- Supplied passage -
<<<<
Rayborn signed with the Indiana Firebirds of the Arena Football League (AFL) on February 28, 2001. He played in four games for the Firebirds during the 2001 season, completing 44 of 61 passes (72.1%) for 476	yards, eight touchdowns, and one interception. He re-signed with the team on February 21, 2002, but was waived on April 15, 2002, before the start of the 2002 season.

Rayborn played in 15 games for the Macon Knights of the af2 in 2002, throwing for 3,659 yards and 79 touchdowns while also scoring 19 rushing touchdowns. His 117.1 passer rating was the second best in the league. He was named the af2's Offensive Player of the Week for Week 10 after completing 32 of 41 passes for 352 yards and five touchdowns while also running for three touchdowns in a victory over the Augusta Stallions. Rayborn led the Knights to a 13–3 record and a first round playoff victory over the Stallions before losing to the Florida Firecats in round two of the postseason. He was named first-team All-af2 for his performance during the 2002 season.
>>>>
- Dataset content -
<<<<
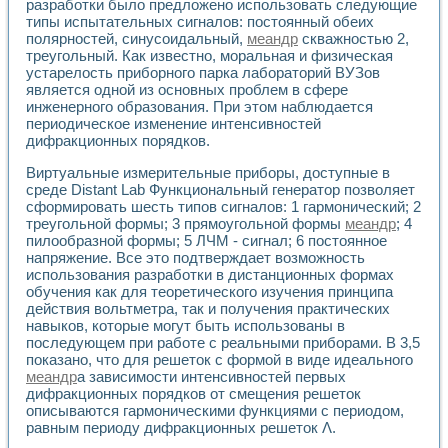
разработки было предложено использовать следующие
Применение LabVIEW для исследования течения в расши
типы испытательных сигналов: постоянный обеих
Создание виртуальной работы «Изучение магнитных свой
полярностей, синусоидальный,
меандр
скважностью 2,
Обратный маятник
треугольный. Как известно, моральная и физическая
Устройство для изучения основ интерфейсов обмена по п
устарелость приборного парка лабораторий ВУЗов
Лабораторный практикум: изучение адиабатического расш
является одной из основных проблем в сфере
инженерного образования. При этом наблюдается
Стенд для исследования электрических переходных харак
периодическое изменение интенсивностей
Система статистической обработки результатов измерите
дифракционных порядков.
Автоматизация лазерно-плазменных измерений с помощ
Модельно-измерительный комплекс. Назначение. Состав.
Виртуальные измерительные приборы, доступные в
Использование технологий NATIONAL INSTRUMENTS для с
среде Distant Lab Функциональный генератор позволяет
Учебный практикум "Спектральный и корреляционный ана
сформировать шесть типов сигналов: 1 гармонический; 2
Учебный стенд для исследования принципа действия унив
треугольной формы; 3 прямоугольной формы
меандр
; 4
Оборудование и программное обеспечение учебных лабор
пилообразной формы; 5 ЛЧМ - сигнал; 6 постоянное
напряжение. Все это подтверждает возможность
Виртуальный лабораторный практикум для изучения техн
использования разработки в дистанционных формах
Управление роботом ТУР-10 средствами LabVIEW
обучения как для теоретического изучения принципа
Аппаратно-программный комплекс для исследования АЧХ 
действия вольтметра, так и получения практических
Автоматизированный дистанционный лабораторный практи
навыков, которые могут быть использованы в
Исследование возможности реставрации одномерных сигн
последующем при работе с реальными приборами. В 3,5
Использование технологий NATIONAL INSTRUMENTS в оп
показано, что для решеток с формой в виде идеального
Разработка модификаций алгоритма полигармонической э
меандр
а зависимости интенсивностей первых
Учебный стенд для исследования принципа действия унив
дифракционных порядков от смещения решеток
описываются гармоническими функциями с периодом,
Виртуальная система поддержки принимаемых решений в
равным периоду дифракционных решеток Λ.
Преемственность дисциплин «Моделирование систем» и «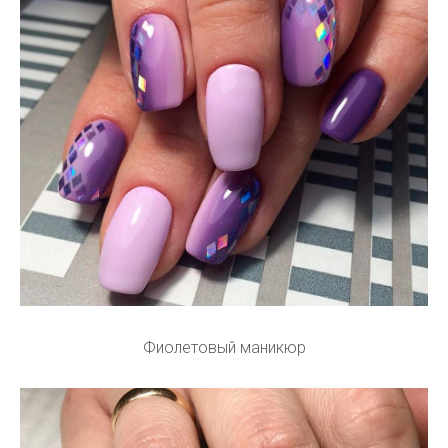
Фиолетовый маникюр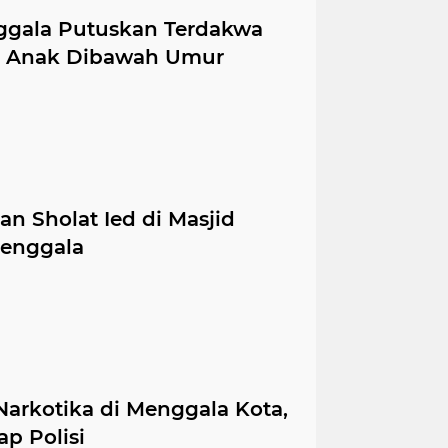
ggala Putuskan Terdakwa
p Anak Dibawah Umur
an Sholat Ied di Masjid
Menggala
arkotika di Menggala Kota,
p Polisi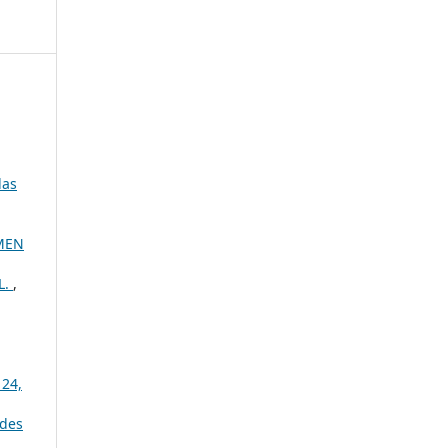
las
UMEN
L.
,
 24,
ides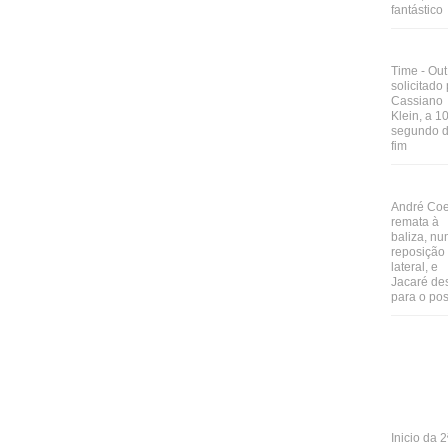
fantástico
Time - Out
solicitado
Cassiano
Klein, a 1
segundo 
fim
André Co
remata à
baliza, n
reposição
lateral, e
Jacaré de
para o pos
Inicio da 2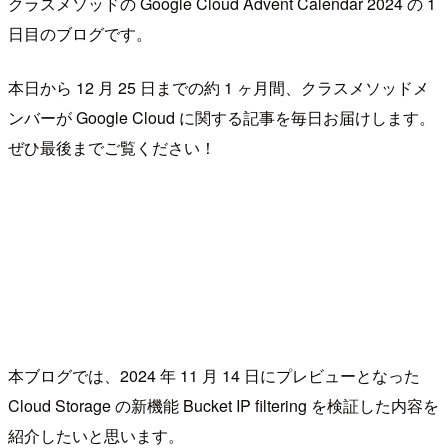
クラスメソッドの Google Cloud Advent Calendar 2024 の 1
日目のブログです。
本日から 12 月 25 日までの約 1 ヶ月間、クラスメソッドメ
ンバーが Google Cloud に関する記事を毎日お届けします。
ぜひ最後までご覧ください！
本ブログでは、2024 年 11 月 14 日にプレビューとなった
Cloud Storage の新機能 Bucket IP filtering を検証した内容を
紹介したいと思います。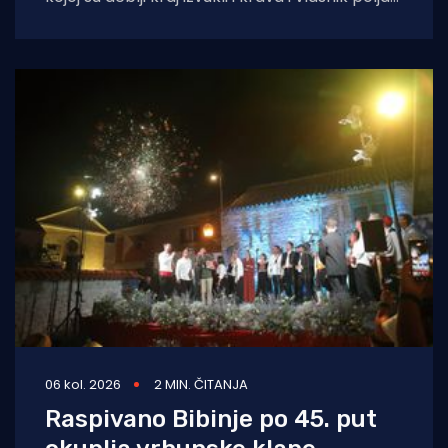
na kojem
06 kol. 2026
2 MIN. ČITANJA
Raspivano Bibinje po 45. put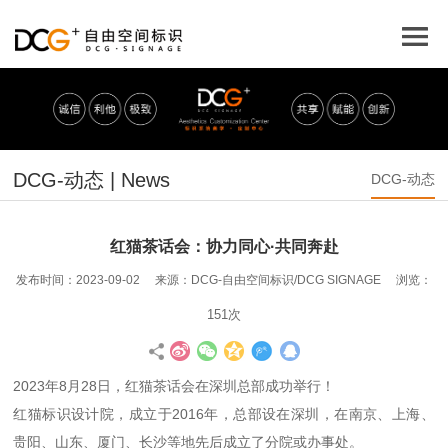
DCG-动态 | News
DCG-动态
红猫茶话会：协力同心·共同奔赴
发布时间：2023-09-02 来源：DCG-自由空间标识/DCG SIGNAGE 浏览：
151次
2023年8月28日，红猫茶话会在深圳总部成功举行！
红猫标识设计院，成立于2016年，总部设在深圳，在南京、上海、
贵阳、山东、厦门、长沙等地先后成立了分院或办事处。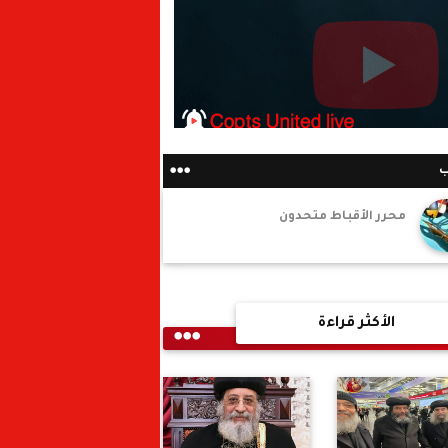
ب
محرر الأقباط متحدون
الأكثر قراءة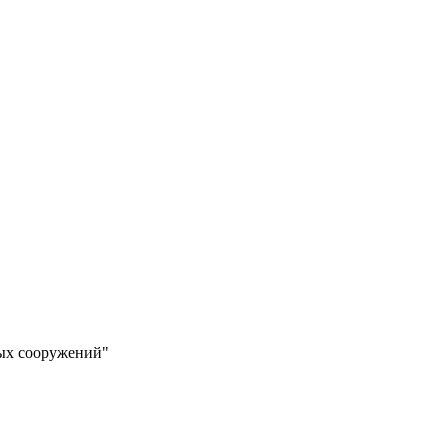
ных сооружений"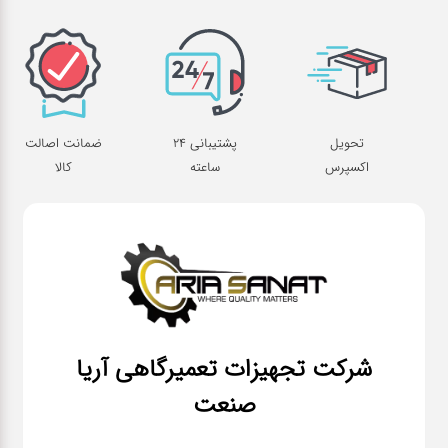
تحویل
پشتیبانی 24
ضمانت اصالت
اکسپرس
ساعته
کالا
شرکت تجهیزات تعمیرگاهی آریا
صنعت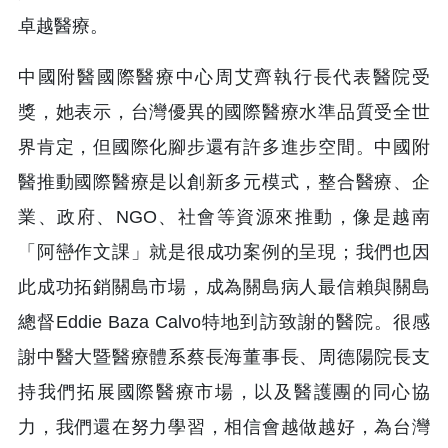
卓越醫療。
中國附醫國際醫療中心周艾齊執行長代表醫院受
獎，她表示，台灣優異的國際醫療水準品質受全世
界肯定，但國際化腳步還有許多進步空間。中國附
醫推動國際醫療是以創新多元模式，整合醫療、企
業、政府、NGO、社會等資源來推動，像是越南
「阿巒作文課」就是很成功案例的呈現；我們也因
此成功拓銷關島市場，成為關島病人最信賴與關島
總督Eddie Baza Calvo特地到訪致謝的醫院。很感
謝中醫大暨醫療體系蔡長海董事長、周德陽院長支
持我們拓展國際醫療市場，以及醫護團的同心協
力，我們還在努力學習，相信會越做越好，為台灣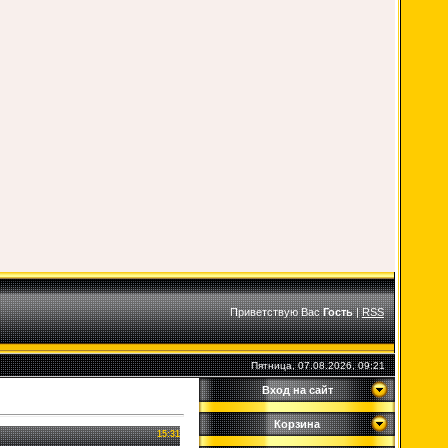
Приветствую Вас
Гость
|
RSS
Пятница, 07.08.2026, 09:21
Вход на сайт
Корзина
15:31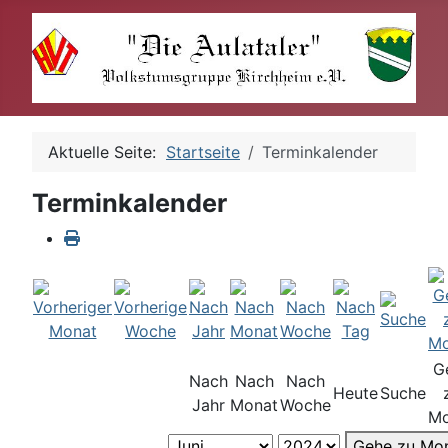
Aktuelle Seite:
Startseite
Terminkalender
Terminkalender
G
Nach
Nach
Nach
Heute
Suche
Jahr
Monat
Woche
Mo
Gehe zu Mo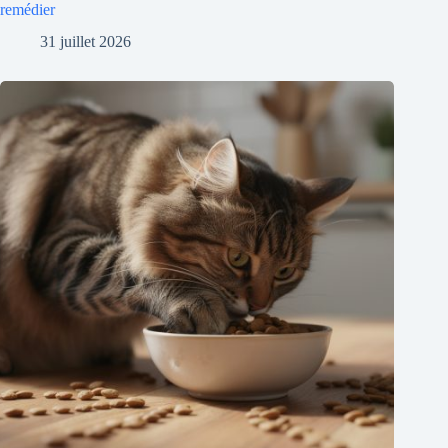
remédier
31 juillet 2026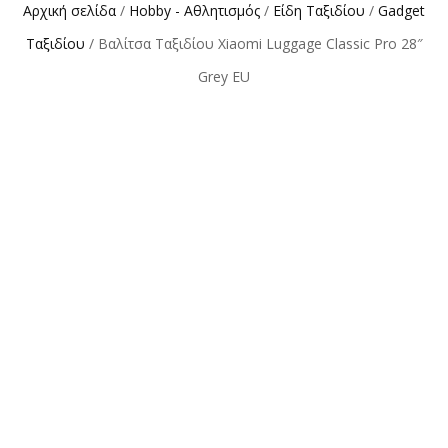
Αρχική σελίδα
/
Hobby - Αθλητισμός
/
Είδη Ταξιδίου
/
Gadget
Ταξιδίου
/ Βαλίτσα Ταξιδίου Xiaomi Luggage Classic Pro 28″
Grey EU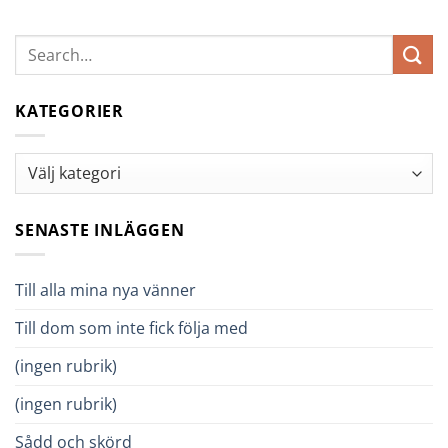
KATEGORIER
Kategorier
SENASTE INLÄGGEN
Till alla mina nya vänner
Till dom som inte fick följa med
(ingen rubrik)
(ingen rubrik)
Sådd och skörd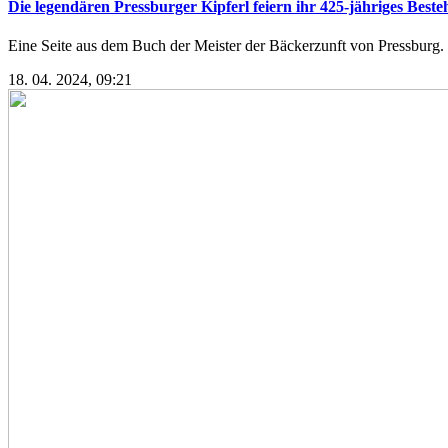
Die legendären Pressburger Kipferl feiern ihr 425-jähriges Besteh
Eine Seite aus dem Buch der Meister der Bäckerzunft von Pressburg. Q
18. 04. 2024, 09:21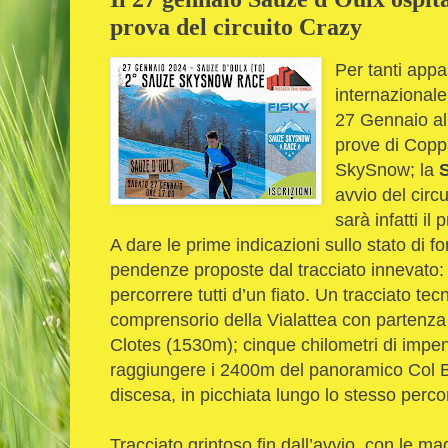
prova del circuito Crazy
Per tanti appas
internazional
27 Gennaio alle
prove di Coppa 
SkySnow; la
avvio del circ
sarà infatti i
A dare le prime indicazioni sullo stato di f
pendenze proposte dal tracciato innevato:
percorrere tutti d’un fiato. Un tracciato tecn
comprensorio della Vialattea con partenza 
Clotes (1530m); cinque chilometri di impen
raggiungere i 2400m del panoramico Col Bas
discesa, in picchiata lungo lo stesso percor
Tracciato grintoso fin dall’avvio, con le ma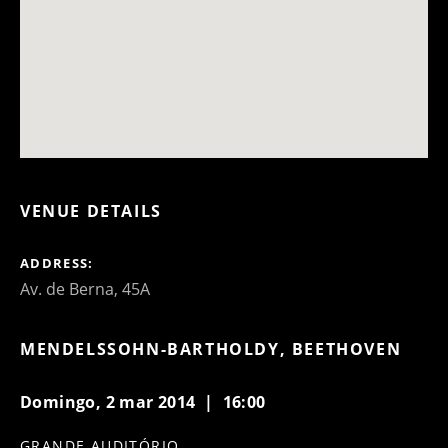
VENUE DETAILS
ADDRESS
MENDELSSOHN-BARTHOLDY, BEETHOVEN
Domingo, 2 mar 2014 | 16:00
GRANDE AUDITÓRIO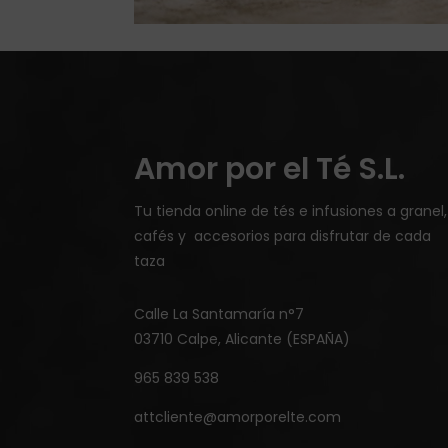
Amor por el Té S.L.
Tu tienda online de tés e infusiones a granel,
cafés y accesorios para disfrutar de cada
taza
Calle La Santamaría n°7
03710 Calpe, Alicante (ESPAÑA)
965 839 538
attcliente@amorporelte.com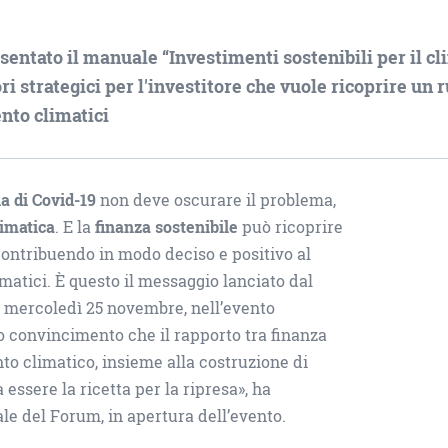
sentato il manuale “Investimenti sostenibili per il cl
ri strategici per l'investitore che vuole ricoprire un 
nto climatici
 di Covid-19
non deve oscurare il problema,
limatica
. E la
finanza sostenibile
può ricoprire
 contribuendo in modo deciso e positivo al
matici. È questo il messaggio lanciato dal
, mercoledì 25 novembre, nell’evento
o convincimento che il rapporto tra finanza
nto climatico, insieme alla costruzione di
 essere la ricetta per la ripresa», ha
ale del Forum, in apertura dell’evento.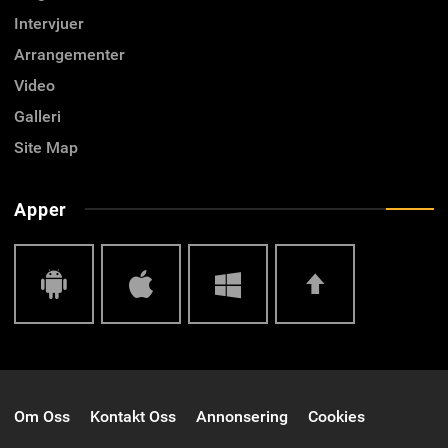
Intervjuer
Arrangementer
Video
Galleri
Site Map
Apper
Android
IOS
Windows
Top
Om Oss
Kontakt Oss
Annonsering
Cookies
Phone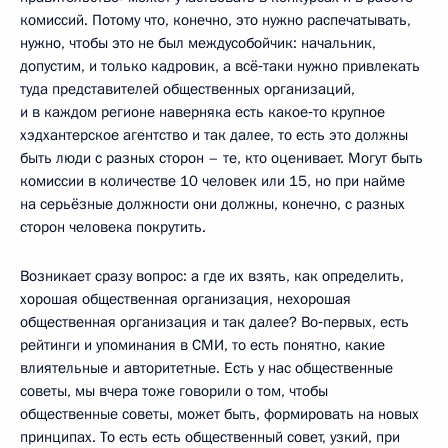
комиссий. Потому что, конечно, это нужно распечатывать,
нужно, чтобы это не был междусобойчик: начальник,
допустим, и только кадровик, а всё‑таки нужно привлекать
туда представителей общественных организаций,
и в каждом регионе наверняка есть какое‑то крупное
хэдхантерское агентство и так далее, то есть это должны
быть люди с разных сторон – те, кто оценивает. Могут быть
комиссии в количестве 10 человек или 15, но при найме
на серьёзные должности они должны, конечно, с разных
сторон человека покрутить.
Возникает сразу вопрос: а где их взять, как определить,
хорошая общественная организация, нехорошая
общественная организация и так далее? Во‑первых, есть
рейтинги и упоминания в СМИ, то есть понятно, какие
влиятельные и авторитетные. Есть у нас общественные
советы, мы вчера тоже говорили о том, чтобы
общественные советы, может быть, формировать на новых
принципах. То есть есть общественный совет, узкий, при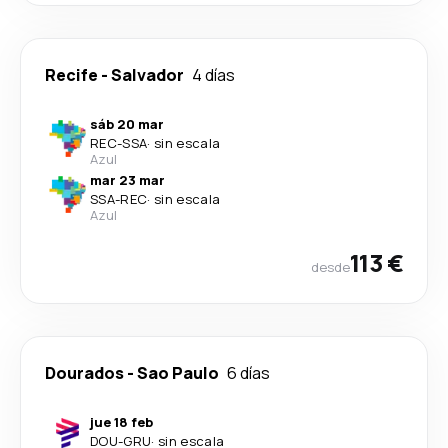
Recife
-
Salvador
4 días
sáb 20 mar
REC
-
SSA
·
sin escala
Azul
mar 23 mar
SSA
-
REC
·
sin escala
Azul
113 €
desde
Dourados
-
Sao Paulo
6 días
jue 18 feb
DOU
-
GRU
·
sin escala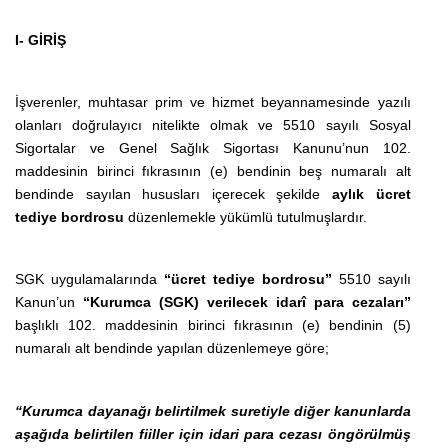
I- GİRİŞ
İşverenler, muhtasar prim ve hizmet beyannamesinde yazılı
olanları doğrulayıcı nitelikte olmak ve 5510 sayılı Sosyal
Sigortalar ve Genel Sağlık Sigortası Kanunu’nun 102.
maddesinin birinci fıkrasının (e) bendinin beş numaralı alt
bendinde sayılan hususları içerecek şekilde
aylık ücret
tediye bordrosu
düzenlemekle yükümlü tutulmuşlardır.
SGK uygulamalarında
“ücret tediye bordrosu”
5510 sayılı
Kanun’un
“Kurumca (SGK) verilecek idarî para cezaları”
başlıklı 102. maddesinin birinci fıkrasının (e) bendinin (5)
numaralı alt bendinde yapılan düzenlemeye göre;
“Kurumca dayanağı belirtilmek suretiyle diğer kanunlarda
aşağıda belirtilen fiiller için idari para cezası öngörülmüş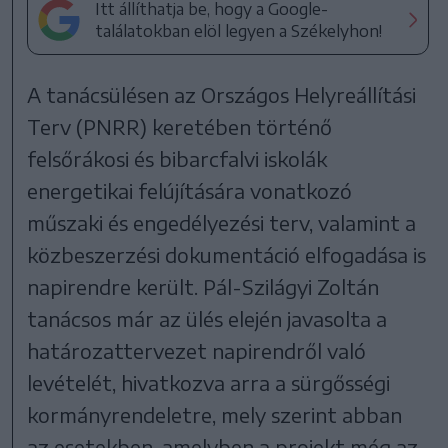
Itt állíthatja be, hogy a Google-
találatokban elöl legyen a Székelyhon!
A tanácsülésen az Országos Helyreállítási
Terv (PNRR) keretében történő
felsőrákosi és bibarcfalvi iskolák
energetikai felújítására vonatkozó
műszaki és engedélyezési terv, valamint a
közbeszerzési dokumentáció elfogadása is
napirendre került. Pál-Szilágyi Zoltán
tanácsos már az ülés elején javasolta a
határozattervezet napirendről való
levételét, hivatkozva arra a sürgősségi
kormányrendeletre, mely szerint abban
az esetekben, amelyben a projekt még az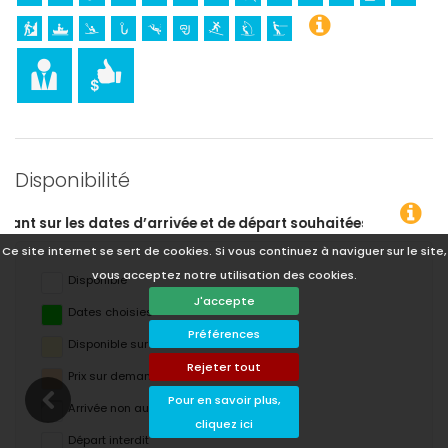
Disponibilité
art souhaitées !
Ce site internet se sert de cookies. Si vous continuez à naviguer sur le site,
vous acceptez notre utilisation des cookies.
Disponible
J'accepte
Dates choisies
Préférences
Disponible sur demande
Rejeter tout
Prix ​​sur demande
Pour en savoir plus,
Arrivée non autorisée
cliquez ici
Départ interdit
>>>>
- List of tasks -
a. In the passage about Rayborn's football career, on what date did the Indiana Firebirds waive him?
b. Name every team mentioned in the passage about Rayborn's football career.
c. Write the next part of the passage about Rayborn's football career, starting after its final sentence.

- Numbered responses -
a. April 15, 2002.

b. Indiana Firebirds, Macon Knights, Augusta Stallions, Florida Firecats

c.
Rayborn signed with the AFL's Dallas Desperados on December 27, 2002. However, he was traded to the Detroit Fury for future considerations the next day. He appeared in eight games for the Fury in 2003, completing two of seven passes for 12 yards.

Rayborn was signed by the Columbus Destroyers of the AFL on October 28, 2003. He played in seven games for the Destroyers during the 2004 season, completing 50 of 85 passes (58.8%) for 553 yards, nine touchdowns, and six interceptions while also rushing five times for 13 yards and one touchdown. He was waived on March 27, 2004.

Rayborn was signed to the practice squad of the AFL's New Orleans VooDoo on April 5, 2004. He was promoted to the active roster on April 12. He appeared in three games for the VooDoo that year, recording ten completions on 18 passing attempts (55.6%) for 140 yards, one touchdown, and one interception. Rayborn was placed on injured reserve on May 12, 2004.

==Personal life==
Rayborn became a real estate agent after his football career.